Review: Houdini’s Death Defying Acts (2007)

Houdini’s Death Defying Acts (2007)

Directed by: Gillian Armstrong | 97 minutes | drama, thriller, romance | Actors: Catherine Zeta-Jones, Guy Pearce, Timothy Spall, Saoirse Ronan, Malcolm Shields, Leni Harper, Ralph Riach

Edinburgh, early 20th century. As a single mom, Mary McGarvie has her own ways of staying alive. Her daughter Benji has to pick pockets in the street to track down people who mourn a loved one. Then Mary conducts archival research for the details needed for her spectacular revelations in the theater. In this way she gives the public the impression that she can talk to the dead and the public thinks it is wonderful.

Then the world famous Harry Houdini comes to Edinburgh. During his tour of Europe, he mercilessly exposed numerous scammers who claimed to be able to talk to his mother on the other side. The prize for revealing her last words has not yet been collected by anyone. Mary smells her chance. She and Benji go about their usual way, trying various ways to uncover Houdini’s secrets. But Houdini, an illusion genius, knows all the tricks of the trade and immediately knows how Mary and Benji’s act works. However, he is also a showman pur sang.
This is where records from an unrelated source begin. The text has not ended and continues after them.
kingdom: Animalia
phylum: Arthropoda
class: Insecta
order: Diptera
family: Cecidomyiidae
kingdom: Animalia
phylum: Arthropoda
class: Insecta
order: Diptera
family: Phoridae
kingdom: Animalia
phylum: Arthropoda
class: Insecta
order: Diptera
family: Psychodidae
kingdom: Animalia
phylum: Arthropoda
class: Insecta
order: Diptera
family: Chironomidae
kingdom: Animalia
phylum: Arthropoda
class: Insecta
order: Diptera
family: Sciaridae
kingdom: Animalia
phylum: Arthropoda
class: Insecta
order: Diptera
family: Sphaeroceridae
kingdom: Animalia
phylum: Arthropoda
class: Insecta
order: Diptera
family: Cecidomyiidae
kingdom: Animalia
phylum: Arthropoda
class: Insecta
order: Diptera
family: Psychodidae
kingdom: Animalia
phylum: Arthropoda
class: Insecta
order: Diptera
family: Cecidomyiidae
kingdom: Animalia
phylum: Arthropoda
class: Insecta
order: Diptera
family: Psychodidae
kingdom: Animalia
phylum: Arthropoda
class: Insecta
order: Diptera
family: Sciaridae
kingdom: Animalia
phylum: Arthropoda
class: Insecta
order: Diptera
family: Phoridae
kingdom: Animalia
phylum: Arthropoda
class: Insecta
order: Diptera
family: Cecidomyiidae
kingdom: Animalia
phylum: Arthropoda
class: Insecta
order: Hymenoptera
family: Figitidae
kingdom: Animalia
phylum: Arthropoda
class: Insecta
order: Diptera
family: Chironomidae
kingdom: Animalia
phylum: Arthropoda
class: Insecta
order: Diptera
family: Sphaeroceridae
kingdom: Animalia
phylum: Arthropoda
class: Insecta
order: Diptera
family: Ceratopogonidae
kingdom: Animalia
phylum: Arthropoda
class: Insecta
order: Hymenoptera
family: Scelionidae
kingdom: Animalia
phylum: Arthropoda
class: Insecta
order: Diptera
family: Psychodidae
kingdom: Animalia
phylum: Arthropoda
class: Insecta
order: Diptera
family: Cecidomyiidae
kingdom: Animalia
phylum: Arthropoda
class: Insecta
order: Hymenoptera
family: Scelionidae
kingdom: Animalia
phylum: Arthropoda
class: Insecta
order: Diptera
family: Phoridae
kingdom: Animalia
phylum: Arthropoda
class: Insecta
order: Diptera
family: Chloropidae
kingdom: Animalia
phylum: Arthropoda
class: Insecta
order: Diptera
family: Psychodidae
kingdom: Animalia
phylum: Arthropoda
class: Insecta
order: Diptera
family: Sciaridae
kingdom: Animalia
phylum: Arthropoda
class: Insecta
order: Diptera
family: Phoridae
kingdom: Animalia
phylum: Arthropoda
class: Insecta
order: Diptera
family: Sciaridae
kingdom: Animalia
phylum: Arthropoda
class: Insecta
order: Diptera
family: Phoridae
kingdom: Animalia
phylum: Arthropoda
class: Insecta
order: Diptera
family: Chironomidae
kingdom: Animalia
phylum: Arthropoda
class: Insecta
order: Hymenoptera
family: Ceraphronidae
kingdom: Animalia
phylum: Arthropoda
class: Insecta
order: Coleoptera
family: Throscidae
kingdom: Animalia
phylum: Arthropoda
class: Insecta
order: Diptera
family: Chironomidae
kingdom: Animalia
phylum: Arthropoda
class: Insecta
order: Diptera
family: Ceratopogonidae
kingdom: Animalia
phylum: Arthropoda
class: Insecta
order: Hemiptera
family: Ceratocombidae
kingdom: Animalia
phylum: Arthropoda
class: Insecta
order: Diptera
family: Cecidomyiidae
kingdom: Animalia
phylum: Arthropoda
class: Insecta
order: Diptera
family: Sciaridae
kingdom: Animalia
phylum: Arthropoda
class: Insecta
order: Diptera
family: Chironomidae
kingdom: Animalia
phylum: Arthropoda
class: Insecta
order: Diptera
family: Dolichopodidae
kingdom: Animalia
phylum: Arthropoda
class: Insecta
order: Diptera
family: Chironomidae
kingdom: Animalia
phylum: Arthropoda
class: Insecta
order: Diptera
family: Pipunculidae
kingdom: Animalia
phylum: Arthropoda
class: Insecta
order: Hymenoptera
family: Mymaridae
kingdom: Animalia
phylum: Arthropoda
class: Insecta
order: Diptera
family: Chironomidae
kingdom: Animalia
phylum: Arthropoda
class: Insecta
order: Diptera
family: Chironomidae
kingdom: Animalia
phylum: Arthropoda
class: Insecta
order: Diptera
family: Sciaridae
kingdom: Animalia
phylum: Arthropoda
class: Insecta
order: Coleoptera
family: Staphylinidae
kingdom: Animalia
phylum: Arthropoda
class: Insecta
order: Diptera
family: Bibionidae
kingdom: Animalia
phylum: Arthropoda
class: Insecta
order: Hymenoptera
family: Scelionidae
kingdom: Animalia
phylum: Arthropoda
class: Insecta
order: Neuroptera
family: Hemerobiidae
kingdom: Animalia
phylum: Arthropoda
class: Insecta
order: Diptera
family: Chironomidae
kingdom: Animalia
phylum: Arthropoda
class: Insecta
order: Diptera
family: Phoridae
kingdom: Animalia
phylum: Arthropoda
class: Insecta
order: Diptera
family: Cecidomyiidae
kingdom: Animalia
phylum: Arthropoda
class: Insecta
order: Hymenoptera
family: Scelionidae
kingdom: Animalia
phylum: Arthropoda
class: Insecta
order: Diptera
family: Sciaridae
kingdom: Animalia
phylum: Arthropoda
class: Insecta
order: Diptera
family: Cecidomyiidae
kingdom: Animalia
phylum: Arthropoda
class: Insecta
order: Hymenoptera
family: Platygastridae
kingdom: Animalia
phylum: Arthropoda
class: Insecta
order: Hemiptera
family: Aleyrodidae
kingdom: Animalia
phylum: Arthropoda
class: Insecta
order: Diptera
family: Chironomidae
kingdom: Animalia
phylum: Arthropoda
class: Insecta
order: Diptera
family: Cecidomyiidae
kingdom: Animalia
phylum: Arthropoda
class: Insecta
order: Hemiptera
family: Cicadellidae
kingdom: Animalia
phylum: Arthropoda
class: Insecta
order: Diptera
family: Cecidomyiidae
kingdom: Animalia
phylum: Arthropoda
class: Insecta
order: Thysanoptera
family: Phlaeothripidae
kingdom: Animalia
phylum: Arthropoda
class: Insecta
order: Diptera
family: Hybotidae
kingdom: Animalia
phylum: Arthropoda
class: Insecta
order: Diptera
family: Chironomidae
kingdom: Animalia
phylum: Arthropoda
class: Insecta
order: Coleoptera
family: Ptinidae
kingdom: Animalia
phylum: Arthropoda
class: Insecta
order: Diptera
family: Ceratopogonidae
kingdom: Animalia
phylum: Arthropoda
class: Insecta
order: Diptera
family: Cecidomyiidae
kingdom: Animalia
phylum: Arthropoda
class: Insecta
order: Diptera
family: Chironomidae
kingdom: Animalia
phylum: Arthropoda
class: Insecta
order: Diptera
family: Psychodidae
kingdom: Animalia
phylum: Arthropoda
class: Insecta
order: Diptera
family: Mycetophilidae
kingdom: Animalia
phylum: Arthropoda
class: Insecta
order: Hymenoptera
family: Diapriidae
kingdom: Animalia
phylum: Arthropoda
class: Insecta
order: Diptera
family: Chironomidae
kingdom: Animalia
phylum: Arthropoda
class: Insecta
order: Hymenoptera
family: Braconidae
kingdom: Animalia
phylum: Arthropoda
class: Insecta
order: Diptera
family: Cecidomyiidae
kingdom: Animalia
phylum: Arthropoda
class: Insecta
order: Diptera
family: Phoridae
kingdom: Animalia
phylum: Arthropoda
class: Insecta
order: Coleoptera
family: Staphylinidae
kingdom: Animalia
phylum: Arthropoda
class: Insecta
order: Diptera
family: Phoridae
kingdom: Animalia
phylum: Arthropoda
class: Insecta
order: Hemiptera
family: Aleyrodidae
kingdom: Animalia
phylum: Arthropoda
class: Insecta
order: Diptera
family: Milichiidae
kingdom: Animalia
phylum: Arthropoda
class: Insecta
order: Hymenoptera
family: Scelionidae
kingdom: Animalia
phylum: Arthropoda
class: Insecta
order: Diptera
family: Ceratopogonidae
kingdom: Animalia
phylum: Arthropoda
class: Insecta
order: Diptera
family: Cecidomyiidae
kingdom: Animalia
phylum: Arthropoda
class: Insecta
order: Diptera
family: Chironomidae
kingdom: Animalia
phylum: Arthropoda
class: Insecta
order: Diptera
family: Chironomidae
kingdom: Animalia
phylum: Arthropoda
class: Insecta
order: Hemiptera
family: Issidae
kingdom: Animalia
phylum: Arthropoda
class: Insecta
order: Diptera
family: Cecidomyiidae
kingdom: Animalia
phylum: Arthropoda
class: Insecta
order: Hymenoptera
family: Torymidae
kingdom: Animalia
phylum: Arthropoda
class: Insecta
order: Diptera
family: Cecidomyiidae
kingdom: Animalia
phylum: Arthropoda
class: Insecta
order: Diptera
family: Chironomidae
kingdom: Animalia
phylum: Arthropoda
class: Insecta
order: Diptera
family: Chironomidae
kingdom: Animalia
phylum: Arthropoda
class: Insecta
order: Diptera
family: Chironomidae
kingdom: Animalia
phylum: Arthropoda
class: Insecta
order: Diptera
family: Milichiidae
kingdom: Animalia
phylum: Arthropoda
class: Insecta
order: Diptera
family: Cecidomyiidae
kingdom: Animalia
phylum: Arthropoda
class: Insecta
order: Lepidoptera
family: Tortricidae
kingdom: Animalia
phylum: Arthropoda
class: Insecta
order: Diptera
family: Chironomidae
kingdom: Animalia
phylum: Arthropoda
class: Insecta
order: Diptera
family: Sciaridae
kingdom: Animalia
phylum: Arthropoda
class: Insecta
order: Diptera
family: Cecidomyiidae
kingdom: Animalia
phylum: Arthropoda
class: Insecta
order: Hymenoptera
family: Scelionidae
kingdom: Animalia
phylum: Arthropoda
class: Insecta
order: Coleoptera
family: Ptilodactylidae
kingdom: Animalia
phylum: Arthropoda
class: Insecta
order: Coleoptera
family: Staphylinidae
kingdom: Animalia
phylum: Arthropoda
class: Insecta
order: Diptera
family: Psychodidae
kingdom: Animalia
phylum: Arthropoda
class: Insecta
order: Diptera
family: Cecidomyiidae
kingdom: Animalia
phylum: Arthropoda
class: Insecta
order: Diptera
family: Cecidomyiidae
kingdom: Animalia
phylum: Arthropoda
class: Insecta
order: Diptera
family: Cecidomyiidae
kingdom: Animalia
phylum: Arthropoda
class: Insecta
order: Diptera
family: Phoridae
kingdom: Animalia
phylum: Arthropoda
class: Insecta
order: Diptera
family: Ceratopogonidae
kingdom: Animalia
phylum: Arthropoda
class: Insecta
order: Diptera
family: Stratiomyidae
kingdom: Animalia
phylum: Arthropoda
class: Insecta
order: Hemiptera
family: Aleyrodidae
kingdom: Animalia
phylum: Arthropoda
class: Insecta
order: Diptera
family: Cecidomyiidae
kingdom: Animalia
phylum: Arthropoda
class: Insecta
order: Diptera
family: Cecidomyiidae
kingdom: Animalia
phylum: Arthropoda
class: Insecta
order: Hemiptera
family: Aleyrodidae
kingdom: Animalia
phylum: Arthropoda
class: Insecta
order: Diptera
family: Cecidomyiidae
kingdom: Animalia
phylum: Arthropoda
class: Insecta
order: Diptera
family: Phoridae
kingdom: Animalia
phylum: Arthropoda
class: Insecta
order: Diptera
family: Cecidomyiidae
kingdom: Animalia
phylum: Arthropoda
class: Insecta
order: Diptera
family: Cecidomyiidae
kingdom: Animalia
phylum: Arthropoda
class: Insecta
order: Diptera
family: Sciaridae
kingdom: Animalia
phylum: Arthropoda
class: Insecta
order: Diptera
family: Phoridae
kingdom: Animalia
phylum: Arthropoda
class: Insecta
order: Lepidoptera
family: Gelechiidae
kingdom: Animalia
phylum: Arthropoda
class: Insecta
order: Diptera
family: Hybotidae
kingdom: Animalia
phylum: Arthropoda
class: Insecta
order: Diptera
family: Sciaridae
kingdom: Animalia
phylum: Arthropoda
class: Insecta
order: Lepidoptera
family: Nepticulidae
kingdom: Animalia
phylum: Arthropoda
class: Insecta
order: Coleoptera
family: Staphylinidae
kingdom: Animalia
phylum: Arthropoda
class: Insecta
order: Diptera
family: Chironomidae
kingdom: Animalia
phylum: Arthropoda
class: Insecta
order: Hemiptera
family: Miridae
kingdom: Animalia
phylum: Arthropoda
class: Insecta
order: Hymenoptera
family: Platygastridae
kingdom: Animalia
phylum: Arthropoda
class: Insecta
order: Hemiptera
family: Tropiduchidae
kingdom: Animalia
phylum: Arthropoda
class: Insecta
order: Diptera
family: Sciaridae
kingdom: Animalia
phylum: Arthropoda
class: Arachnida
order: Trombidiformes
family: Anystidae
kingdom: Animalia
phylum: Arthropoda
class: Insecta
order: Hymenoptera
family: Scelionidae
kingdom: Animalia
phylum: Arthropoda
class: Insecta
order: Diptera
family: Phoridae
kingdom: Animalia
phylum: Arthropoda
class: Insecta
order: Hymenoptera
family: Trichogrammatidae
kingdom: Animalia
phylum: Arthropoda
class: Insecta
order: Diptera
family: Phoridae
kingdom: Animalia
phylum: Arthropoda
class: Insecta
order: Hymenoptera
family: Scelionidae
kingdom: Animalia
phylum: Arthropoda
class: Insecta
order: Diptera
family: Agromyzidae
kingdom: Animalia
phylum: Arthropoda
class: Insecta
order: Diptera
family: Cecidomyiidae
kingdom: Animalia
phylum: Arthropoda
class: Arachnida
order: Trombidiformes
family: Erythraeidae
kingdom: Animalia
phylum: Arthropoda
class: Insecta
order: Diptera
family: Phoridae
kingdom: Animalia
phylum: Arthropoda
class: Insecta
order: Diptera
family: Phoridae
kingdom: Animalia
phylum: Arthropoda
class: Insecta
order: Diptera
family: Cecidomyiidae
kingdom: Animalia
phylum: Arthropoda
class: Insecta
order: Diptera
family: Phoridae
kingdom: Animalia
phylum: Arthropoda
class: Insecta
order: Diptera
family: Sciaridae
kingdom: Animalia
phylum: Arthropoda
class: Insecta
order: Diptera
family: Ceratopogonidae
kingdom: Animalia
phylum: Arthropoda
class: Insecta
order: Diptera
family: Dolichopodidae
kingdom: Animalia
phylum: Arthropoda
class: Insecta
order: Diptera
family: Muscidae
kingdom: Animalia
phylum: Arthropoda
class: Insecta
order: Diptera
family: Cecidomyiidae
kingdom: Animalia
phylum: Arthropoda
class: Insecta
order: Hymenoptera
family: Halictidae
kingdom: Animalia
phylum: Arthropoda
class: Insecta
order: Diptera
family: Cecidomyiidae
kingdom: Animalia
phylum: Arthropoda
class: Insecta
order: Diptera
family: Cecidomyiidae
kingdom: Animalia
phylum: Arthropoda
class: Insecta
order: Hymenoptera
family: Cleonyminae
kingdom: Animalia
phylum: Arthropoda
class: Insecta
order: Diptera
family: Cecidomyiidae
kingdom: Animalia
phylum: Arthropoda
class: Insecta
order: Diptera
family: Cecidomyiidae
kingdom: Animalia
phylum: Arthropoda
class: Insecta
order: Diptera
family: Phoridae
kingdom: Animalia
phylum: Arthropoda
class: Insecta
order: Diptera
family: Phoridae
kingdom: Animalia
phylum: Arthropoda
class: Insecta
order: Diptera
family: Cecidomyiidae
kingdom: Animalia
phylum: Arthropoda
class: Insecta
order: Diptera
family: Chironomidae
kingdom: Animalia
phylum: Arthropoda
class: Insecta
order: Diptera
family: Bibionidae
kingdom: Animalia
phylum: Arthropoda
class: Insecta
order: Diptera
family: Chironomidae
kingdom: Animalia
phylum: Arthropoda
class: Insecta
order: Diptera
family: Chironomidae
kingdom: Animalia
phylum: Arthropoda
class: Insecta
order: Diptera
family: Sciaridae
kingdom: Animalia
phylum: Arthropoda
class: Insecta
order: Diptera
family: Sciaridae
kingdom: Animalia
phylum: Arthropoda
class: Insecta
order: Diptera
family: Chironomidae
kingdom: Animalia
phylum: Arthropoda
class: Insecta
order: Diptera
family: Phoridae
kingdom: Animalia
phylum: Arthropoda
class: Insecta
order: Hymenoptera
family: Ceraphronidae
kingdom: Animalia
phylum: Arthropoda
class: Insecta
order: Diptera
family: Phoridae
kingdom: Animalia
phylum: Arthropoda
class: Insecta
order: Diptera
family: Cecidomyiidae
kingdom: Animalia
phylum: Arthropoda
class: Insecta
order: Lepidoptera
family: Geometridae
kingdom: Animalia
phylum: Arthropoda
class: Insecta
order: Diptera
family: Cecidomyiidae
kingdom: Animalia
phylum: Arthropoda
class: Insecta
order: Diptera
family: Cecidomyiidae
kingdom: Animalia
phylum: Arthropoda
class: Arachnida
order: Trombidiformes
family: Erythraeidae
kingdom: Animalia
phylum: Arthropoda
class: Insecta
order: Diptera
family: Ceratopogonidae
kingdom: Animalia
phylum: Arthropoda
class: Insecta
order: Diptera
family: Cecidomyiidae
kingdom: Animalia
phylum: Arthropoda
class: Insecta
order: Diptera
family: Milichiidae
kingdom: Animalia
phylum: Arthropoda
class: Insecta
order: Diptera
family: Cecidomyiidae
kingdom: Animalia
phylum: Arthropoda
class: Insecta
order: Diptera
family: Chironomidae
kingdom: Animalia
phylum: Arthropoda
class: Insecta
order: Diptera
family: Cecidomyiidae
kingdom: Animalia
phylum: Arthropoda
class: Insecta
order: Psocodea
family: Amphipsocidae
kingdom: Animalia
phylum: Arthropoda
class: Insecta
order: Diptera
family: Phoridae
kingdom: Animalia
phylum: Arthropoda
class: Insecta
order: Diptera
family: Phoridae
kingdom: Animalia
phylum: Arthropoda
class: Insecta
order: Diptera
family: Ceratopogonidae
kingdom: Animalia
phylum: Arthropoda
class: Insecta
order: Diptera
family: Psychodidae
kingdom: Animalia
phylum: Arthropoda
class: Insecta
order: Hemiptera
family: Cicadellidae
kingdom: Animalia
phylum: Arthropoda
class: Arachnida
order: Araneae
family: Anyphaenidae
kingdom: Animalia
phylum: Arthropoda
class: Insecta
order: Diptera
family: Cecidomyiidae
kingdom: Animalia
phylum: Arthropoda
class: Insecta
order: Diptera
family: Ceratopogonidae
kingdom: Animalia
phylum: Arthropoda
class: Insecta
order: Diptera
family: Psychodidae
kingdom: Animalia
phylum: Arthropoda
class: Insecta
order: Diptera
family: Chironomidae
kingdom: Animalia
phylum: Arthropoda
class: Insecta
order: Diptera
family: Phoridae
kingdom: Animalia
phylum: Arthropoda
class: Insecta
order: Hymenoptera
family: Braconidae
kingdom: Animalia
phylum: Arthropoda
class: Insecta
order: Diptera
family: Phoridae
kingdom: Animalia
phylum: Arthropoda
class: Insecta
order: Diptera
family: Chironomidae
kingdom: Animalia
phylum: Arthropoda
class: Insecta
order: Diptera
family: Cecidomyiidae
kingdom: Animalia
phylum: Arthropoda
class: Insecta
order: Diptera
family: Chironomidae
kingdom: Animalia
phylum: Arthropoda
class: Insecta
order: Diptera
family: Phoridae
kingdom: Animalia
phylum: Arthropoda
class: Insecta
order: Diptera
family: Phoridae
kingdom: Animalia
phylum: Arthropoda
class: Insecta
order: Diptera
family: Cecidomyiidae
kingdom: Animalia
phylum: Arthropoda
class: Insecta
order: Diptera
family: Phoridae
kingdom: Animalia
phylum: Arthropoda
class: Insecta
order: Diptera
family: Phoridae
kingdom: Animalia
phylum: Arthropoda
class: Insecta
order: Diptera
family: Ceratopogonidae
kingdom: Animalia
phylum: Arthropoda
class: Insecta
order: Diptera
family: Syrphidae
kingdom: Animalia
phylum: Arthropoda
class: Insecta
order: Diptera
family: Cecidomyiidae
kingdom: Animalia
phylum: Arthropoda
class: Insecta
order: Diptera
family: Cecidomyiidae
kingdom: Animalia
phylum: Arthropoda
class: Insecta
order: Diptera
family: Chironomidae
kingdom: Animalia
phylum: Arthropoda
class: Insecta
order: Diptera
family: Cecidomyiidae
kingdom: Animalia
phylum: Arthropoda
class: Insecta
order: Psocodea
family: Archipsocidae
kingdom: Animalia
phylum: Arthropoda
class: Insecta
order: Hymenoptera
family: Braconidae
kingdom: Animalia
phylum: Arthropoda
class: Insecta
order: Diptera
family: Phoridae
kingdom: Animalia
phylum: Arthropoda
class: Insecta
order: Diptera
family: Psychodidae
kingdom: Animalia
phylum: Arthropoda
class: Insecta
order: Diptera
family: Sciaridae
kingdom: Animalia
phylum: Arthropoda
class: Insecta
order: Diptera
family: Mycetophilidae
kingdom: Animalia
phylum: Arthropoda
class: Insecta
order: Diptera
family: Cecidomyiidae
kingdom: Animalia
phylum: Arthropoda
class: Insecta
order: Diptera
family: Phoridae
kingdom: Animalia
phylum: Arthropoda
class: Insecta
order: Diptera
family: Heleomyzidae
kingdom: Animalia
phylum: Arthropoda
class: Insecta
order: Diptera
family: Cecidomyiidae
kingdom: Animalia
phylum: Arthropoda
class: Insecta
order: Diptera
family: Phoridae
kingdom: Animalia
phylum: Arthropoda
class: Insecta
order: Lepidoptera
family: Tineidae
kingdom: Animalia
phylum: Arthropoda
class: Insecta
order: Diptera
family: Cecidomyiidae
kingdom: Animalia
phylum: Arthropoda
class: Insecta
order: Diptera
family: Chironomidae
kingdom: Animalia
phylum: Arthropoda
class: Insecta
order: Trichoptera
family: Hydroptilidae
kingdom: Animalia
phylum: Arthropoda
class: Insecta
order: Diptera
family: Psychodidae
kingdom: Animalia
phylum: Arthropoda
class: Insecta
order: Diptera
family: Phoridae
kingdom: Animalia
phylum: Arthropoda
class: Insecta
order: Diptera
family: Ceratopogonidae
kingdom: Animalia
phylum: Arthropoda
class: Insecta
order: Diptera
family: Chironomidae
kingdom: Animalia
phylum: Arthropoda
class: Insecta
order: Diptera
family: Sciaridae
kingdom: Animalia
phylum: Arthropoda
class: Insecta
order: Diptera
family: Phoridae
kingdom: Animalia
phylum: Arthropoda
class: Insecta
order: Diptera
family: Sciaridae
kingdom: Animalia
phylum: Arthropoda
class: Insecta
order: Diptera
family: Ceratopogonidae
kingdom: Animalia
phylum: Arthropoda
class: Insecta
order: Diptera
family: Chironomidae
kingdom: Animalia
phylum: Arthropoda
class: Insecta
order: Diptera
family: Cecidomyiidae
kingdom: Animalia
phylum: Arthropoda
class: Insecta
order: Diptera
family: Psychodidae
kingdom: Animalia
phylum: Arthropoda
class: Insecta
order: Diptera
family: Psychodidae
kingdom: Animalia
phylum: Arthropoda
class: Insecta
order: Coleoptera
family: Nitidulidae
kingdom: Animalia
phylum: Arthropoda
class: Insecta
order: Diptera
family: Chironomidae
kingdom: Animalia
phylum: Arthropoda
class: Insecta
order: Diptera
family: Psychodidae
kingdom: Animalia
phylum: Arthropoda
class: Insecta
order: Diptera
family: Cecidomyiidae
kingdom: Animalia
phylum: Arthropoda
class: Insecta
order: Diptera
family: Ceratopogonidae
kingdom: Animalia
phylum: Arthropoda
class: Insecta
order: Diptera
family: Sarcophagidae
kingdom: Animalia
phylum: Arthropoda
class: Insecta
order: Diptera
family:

Under the watchful eye of the assembled press, he puts the paper containing his mother’s last words in a hermetically sealed safe. And he calls in a selection of scientists for the conversation Mary will have with his deceased mother. But what Houdini and Mary didn’t count on is that the aloof Houdini and Mary, with her deep distrust of men, begin to feel more for each other than the respect of one con man for the arts of the other.

This isn’t a biopic about the great Harry Houdini, but a beautifully acted romantic drama about two people who carefully emerge from behind their own bulwarks to love each other. Guy Pearce plays with appropriate toughness the man who hardened through life has come to prosperity and will no longer be fooled by anyone unless he chooses to do so himself. You immediately believe that he has experienced great poverty in the past and that he has learned to defend himself against the adversities in life. And that his mother’s death is still an open wound, but that he cannot and will not admit it to anyone.

The atmosphere of spiritualism, psychic abilities and séances intersected with Houdini’s revulsion at the scams that this entails is well-hit. The film is not sweet, because of the sense of reality of the man who hits back mercilessly when he is cheated. But the atmosphere is dreamy, unreal and the subtle acting fits in nicely with this. That pleasantly dreamy atmosphere is enhanced by the fact that you never know exactly what is true or not, that secrets are sometimes revealed or not and when they are revealed, you don’t know what to make of it. Everything is beautifully kept in style. A beautiful film about two people marked by life who unexpectedly find a soul mate in each other and for the other are willing to let go of their mechanisms to survive in the hard life.